TEKS SUMBER:
Tangerang Selatan, Jaringansantri.com – Kajian tentang adat istiadat perlu dikuatkan dalam kajian-kajian Islam Nusantara. Menurut Prof. Dr. Kiai M.N Hasirudin M. Fil. I, ini penting, karena adat istiadat kita sangat kaya di Nusantara.

“Adat istiadat kita sangat banyak, dari Sabang sampai Merauke. Ini menjadi sebuah potensi yang luar biasa, tapi jika tidak dikelola, bisa menjadi bahaya kepada kita,” katanya dalam forum kajian fiqih ulama Nusantara di Sekretariat Islam Nusantara Center (INC), Selasa 22 Januari 2019.

Hadir sebagai pembicara ke dua, kandidat doktor hukum Islam Pasca UIN Syarif Hidayatullah Jakarta, Ah. Khoirul Anam. Ia mengatakan “tema adat ini sangat menarik karena ini sangat terkait dengan apa yang kemudian kita sebut sebagai Islam Nusantara.”

“Karena kajian Islam Nusantara itu lebih banyak bersentuhan dengan persoalan adat dan tradisi ini. Sementara Islam Nusantara yang kita kaji kemarin – kemarin lebih banyak ke karya ulama Nusantara yang sebagian besar arahnya sejarah dan filologi,” ujarnya.

“Sesungguhnya berbicara Islam Nusantara, adalah berbicara tentang adat istiadat kaum muslimin di Nusantara,” imbuh santri alumni Pesantren Lirboyo ini.

Kembali pada Prof. Haris, Guru Besar IAIN Jember ini mencontohkan adat tujuh hari orang meninggal. Ini penting dan perlu dikawal oleh fiiqh. Sehingga ada kebiasaan membantu keluarga yang ditinggalkan. Contoh lainnya adalah adat ijab qabul, yang tidak perlu diucapkan tapi sudah paham.

Dalam mendefinisikan, Hasirudin memilih menyamakan antara adat, tradisi dan ‘urf. Yaitu adat kebiasaan baik berupa perkataan atau perbuatan yang dilakukan oleh manusia.

“saya memilih menyamakannya, meskipun adat ikatannya lebih kuat di masyarakat, urf tidak. Adat itu dilakukan berulang – ulang terus menerus,” katanya.

TUGAS WAJIB 1: Tulis ulang bagian artikel tentang kajian adat mulai dari "Tangerang Selatan, Jaringansantri.com" sampai ke "kaya di Nusantara.", dengan mengganti "adat istiadat" menjadi "tradisi lokal".
TUGAS WAJIB 2: Menurut artikel tentang kajian adat, di mana forum kajian fiqih ulama Nusantara itu diadakan?
Gunakan hanya teks di atas sebagai sumber.

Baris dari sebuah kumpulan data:
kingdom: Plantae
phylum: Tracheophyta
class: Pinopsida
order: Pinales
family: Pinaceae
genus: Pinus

JAWABAN AKHIR 1:
Tangerang Selatan, Jaringansantri.com – Kajian tentang tradisi lokal perlu dikuatkan dalam kajian-kajian Islam Nusantara. Menurut Prof. Dr. Kiai M.N Hasirudin M. Fil. I, ini penting, karena tradisi lokal kita sangat kaya di Nusantara.

JAWABAN AKHIR 2: Di Sekretariat Islam Nusantara Center (INC).